**Goal of the exercise:**
Reproduce the data below word for word, starting at its first line and stopping after the line that contains "List each element's".

**Entries:**

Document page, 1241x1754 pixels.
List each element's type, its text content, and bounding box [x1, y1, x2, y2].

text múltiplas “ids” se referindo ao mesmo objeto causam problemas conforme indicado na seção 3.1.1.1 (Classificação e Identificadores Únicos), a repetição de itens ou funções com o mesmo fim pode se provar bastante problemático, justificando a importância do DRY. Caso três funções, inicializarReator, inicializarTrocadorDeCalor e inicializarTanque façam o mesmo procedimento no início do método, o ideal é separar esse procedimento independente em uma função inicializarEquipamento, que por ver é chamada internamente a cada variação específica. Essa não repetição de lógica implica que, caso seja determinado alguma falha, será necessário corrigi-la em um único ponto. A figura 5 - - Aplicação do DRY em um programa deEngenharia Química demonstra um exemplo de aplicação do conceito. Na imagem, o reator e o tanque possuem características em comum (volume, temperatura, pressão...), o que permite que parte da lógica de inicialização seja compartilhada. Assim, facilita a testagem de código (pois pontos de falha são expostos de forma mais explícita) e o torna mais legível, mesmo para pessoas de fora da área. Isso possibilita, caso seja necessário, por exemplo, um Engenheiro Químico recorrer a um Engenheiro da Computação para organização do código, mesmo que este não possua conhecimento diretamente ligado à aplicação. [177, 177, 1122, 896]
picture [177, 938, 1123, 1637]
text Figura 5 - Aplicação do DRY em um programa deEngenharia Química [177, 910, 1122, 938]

**Full output:**
Document page, 1241x1754 pixels.
List each element's type, its text content, and bounding box [x1, y1, x2, y2].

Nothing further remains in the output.